#### [Task inputs]
--

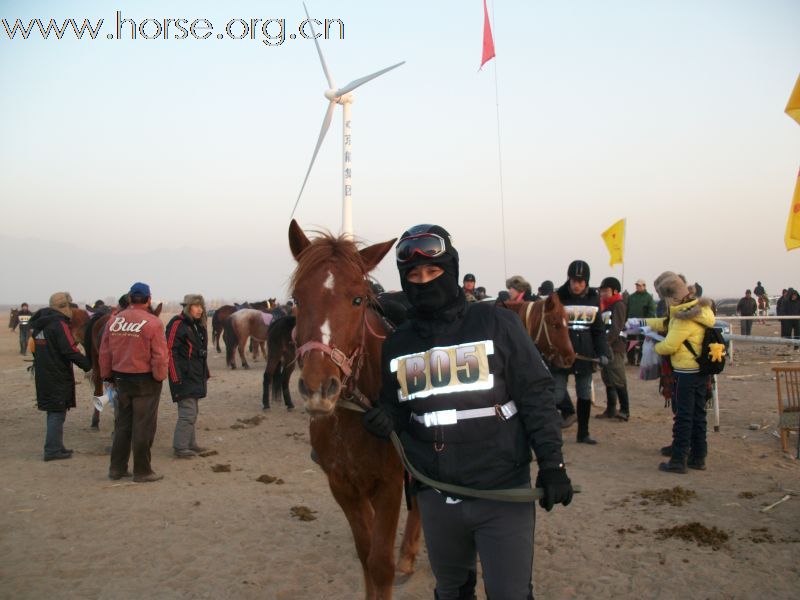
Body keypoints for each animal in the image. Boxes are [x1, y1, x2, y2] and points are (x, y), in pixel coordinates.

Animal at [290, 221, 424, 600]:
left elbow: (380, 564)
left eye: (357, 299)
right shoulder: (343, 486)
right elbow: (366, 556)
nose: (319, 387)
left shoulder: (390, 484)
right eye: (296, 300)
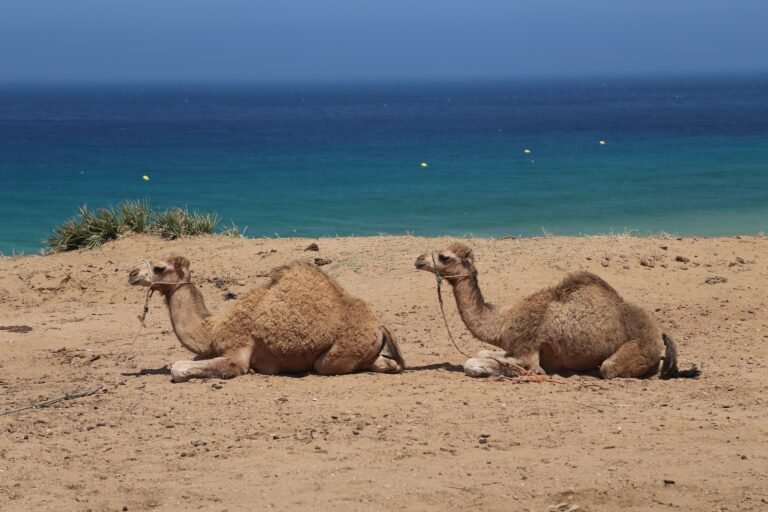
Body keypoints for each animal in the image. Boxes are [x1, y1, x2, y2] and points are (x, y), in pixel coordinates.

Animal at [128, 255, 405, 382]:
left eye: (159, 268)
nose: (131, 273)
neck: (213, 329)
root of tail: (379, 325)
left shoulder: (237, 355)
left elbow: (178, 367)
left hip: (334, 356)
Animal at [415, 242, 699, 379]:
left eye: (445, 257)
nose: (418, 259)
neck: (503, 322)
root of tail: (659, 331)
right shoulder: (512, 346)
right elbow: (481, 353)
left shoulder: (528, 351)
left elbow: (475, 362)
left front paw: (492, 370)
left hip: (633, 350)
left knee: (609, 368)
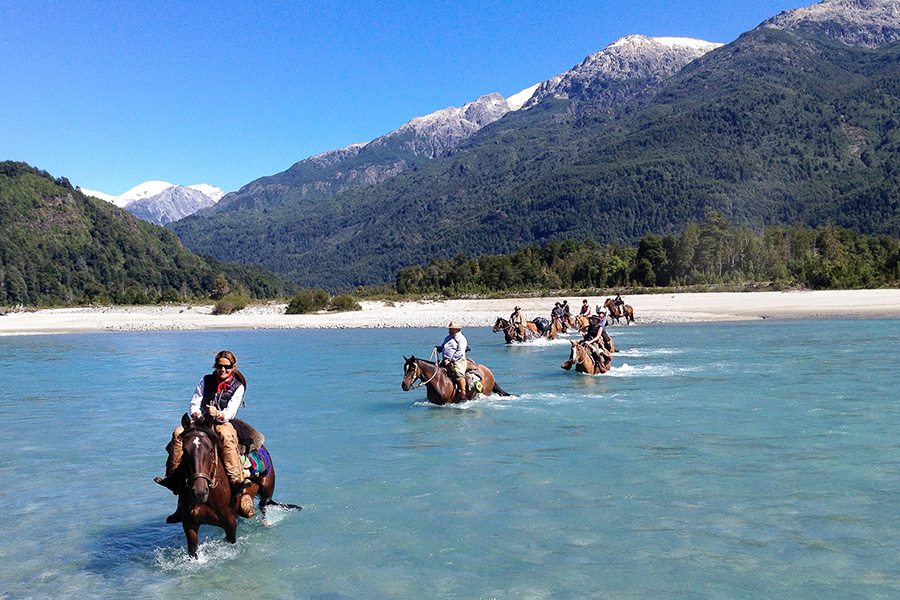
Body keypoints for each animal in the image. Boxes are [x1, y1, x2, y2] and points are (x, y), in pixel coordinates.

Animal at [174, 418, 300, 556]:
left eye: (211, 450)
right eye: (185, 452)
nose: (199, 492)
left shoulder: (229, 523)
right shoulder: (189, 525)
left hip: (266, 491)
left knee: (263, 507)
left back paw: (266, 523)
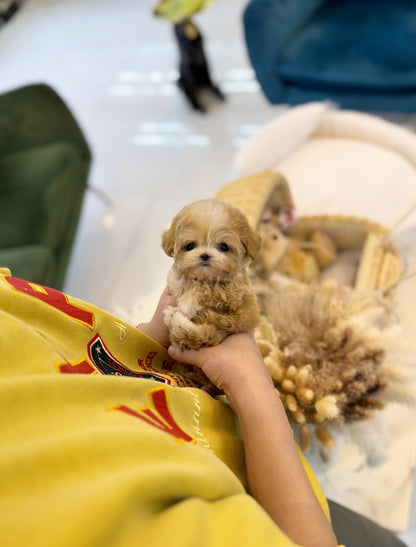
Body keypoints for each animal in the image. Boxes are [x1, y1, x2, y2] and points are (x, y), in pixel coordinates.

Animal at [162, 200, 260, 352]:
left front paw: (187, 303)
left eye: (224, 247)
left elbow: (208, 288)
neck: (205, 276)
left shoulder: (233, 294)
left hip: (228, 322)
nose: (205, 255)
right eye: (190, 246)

--

#### [Task description]
Give all entries again verbatim, without any images.

#### [Your solution]
Body keypoints for each animal in the image. Boxes are [x1, y1, x2, y2] and points are (x, y), in pixel coordinates.

Animal at [290, 221, 424, 600]:
left elbow: (380, 564)
left eye: (357, 299)
right shoulder: (343, 486)
right elbow: (366, 556)
nose: (319, 387)
left shoulder: (390, 484)
right eye: (296, 300)
Body keypoints for each animal in the image. Boxes are [x1, y1, x2, y2] and points are (x, y), in pixel coordinates.

Animal at [128, 255, 405, 382]:
left eye: (159, 268)
nose: (131, 273)
neck: (213, 329)
root of tail: (379, 325)
left shoulder: (237, 355)
left elbow: (178, 367)
left hip: (334, 356)
Animal at [415, 242, 699, 379]:
left eye: (445, 257)
nose: (418, 259)
neck: (503, 322)
root of tail: (659, 331)
right shoulder: (512, 346)
right elbow: (481, 353)
left shoulder: (528, 351)
left elbow: (475, 362)
left front paw: (492, 370)
left hip: (633, 350)
left knee: (609, 368)
Body keypoints for each animal in the image. Boxes are [x1, y1, x2, y2] and points are (x, y), in pixel coordinates.

Animal at [174, 418, 300, 556]:
left eye: (211, 450)
right eye: (185, 452)
nose: (199, 492)
left shoulder: (229, 523)
right shoulder: (189, 525)
left hip: (266, 491)
left knee: (263, 507)
left back paw: (266, 523)
Body keypoints for each animal in the image. Boxes are [x1, y1, x2, y2] and points are (x, y), in pixel coordinates.

Animal at [162, 200, 260, 352]:
left front paw: (187, 303)
left eye: (224, 247)
left elbow: (208, 288)
neck: (205, 276)
left shoulder: (233, 294)
left hip: (228, 322)
nose: (205, 255)
right eye: (190, 246)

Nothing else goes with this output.